YOUR INSTRUCTIONS: Word for word, restate all the records; images are not part of the copy.

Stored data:
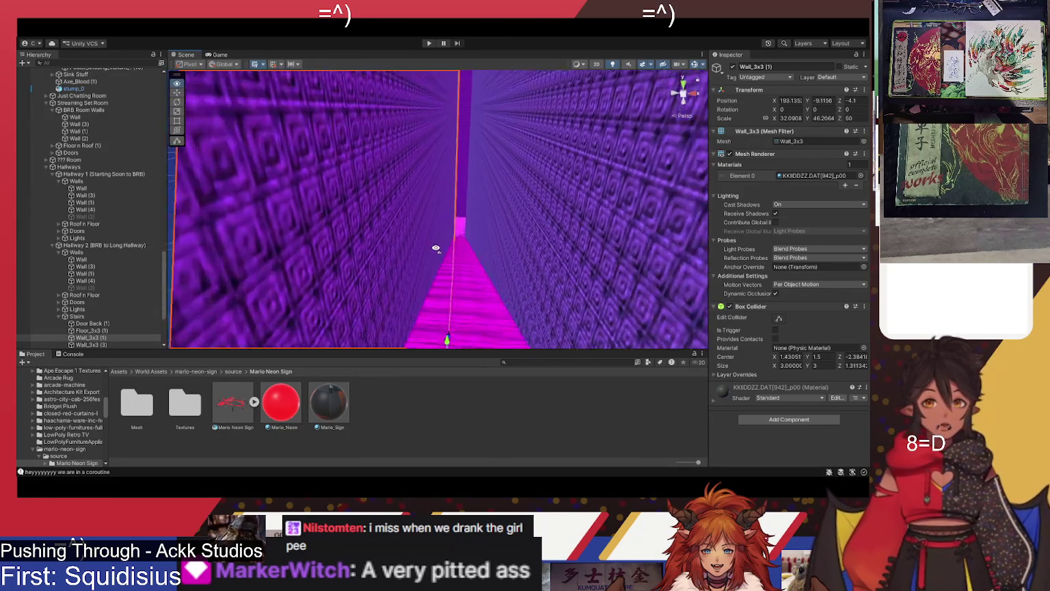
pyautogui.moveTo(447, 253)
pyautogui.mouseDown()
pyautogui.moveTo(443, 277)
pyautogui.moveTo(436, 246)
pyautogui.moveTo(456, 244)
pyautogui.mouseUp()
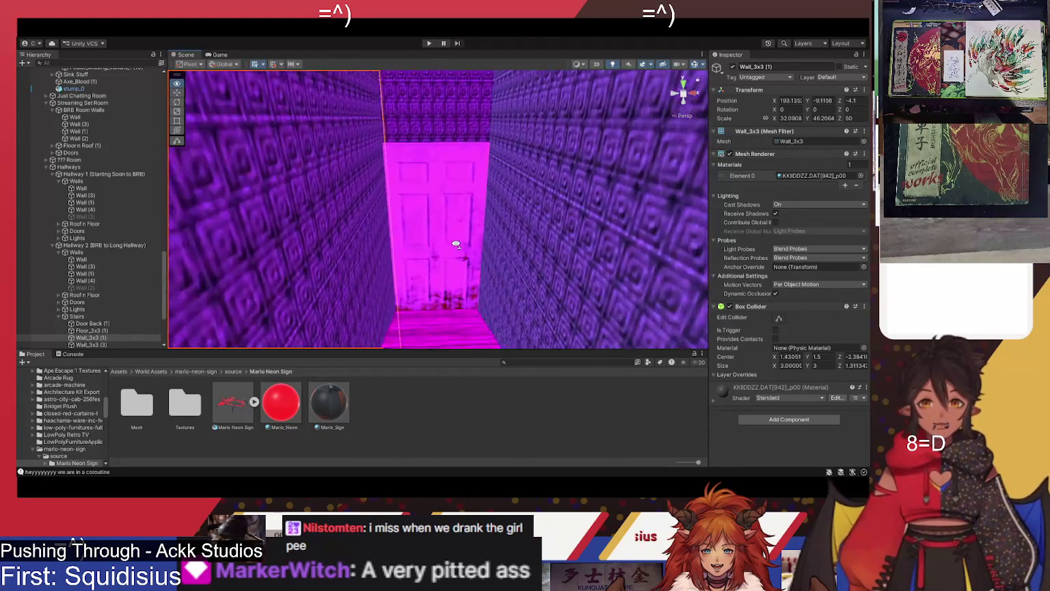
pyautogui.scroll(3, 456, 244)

TASK ANSWER:
pyautogui.moveTo(447, 253)
pyautogui.mouseDown()
pyautogui.moveTo(443, 277)
pyautogui.moveTo(436, 246)
pyautogui.moveTo(456, 244)
pyautogui.mouseUp()
pyautogui.scroll(3, 456, 244)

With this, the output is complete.